EDITORIAL: Armed agents in [Canadian] airports invite trouble

Good one: "Luckily no one suggested they buy tasers instead."

November 26, 2010
Globe and Mail Editorial

Apparently some hostile travellers have been shouting at Canada’s unarmed border services agents at airports. Some travellers have acted in a threatening manner, and at times assaulted the agents for no reason at all. And so the Canada Border Services Agency is considering arming these agents, though there is no shortage of RCMP and other armed police officers at airports to protect them. It has called for bids on a study of the risks and benefits of putting weapons in the agents’ hands.

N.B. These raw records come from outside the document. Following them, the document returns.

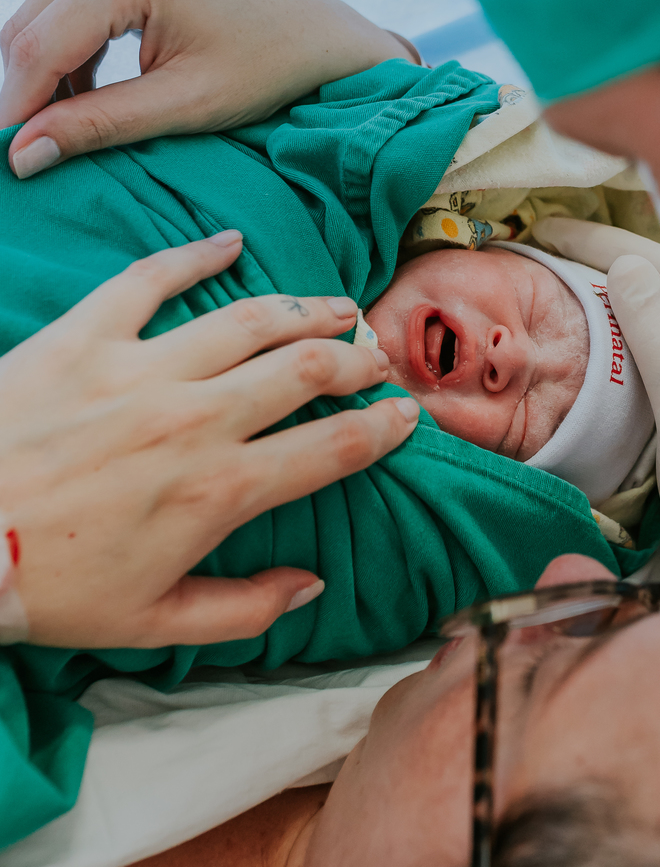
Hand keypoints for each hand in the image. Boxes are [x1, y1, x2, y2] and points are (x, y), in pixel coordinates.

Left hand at [0, 232, 417, 647]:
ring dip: (303, 308)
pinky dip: (195, 256)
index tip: (406, 417)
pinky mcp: (83, 337)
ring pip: (248, 318)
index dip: (382, 429)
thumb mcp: (152, 623)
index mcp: (220, 491)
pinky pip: (150, 279)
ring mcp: (140, 369)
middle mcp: (195, 419)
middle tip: (377, 357)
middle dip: (356, 360)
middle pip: (306, 370)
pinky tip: (229, 243)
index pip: (332, 448)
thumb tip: (310, 585)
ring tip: (334, 306)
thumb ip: (244, 608)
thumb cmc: (46, 588)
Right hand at [1, 0, 415, 177]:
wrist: (316, 31)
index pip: (37, 49)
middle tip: (30, 158)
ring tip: (64, 136)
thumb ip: (99, 125)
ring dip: (44, 79)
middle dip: (27, 96)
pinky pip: (64, 9)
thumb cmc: (267, 69)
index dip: (15, 110)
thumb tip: (22, 155)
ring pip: (39, 20)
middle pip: (27, 30)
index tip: (8, 164)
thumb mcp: (184, 106)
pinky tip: (87, 102)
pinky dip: (66, 58)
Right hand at [534, 218, 659, 580]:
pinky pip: (658, 388)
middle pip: (659, 306)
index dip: (603, 243)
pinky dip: (617, 364)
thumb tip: (625, 266)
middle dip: (597, 270)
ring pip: (656, 348)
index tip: (540, 224)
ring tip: (541, 297)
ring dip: (603, 316)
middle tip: (527, 252)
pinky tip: (584, 371)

We could have saved them the money. (A donation, though, would be appreciated.) It is hard to fathom the purpose of arming these agents in airports. Would they be permitted to shoot people who yell at, threaten and assault them? Or are the guns simply meant as a deterrent, a way to promote respect among the travelling public?

Either way, the notion that guns breed respect is flawed. There are other ways to gain respect. True, some people – a sliver of a minority – may always be hostile to state officials, even to the kindest, smiliest border guard. That still leaves the problem of what to do with the guns. Shoot the hostile? (Luckily no one suggested they buy tasers instead.)

Adding to the number of guns (or tasers) in airports is an invitation to danger. The answer to a nail may be a hammer. But the answer to occasional public hostility is not a gun.